The docking results showed that, apart from interacting residues, a number of residues come in close proximity with substrates, especially hydrophobic residues like Y93, F95, F373, F374, and V376. In case of docked α-cyclodextrin, residues D502, R550, and S375 formed hydrogen bonds with hydroxyl groups of substrate (Figure 4). In our homology model, K94 in the loop extension of N′-domain forms a salt bridge with E504 from the active site and might contribute to the stability of two domains, in the same manner as observed by Park et al. in amylase/neopullulanase (4AEF) from P. furiosus [38]. However, docking of β-CD showed strong interactions of K94 with hydroxyl groups of substrate and with E504 (Figure 4). Similarly, docking of γ-CD revealed interactions of K94, R97, and K364 with substrate (Figure 4).
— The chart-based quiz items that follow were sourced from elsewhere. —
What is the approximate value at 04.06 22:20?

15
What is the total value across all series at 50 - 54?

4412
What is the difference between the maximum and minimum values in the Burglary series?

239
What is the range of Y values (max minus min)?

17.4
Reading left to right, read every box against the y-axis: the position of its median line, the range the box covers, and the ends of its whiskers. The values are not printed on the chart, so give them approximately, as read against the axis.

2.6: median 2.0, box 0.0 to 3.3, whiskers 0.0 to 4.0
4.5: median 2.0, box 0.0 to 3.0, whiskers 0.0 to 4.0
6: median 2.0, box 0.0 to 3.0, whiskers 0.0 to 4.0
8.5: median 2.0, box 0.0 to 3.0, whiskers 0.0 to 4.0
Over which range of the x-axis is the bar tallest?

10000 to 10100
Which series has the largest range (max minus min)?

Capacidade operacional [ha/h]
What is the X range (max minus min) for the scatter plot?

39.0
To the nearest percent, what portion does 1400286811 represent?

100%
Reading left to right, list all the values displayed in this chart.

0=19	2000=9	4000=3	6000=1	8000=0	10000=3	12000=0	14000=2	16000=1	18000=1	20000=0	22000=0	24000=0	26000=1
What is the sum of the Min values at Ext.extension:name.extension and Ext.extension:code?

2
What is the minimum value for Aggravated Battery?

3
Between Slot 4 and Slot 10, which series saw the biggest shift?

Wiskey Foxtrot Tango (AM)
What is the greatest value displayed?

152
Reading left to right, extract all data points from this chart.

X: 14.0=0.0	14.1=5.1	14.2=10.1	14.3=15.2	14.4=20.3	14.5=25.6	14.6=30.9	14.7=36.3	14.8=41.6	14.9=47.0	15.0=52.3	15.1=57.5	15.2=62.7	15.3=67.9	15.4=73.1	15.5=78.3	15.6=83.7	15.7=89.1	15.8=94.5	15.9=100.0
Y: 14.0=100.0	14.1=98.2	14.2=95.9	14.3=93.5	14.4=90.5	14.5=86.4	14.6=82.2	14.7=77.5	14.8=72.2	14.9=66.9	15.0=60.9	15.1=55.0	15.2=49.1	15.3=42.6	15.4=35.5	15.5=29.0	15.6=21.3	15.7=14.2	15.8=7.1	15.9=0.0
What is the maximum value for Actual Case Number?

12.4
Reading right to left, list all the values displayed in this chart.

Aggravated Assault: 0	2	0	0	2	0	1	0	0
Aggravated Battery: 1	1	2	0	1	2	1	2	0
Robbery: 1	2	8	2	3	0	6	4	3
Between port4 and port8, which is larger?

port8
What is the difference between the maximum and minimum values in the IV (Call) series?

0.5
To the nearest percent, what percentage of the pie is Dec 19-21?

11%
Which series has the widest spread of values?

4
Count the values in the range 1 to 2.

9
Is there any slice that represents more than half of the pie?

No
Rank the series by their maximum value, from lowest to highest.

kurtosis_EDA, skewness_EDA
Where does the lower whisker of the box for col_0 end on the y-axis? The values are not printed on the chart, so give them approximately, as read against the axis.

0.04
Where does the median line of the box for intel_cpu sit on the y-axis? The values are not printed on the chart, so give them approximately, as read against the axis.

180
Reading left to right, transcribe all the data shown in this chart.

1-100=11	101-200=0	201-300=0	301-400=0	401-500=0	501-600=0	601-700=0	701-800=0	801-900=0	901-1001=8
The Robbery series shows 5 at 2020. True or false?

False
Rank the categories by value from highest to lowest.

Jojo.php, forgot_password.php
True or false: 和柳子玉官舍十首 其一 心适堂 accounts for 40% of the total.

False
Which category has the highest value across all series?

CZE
The amino acid K364 in helical region of HLH motif extends into the entrance of active pocket right above the F373 and F374 and might have a role in guiding the substrate into the active site. The aromatic amino acids Y88, Y93, and F95 that seem to be forming boundary wall of the active site and K94 protruding into the entrance of catalytic site are conserved in archeal homologs, except STAMF α-amylase.

4. Conclusion

Cyclodextrinase from hyperthermophilic archaea T. kodakarensis hydrolyzes cyclodextrins into linear maltodextrins. The sequence alignment of CD hydrolyzing enzymes confirmed that archaea have developed an additional N′-domain and a helix-loop-helix (HLH) motif in the B-domain that is absent in all bacterial homologs. The homology model constructed revealed that loop connecting β-strand 7 and β-strand 8 of N′-domain extends into the catalytic site (A-domain) and plays an important role in substrate binding. Residues Y88, Y93, K94, F95, and R97 in extended loop of N′-domain of Tk1770 CDase are conserved in CD hydrolyzing enzymes of archaea. Structural alignment between model and template (4AEF) indicated that P91 and S92 in loop extension of N′-domain of Tk1770 might decrease its flexibility and interactions with A-domain. This might contribute to the decreased stability of two domains in Tk1770.

The docking studies indicated that residues K94, R97, K364, S375, D502, E504, and R550 form hydrogen bonds with substrates. Residue K364 in the helix of HLH motif extending at the entrance of the catalytic site interacts with substrate and might be involved in guiding the substrate into the catalytic site. From these results it can be inferred that archeal CD hydrolyzing enzymes have developed catalytic machinery in which an extension of N′-domain not only constitutes a part of active pocket, but also plays an important role in substrate binding.

Conflict of Interests

The authors declare no conflict of interests exists.

Authors’ Contribution

Ramzan Ali and Muhammad Imtiaz Shafiq contributed equally to the paper.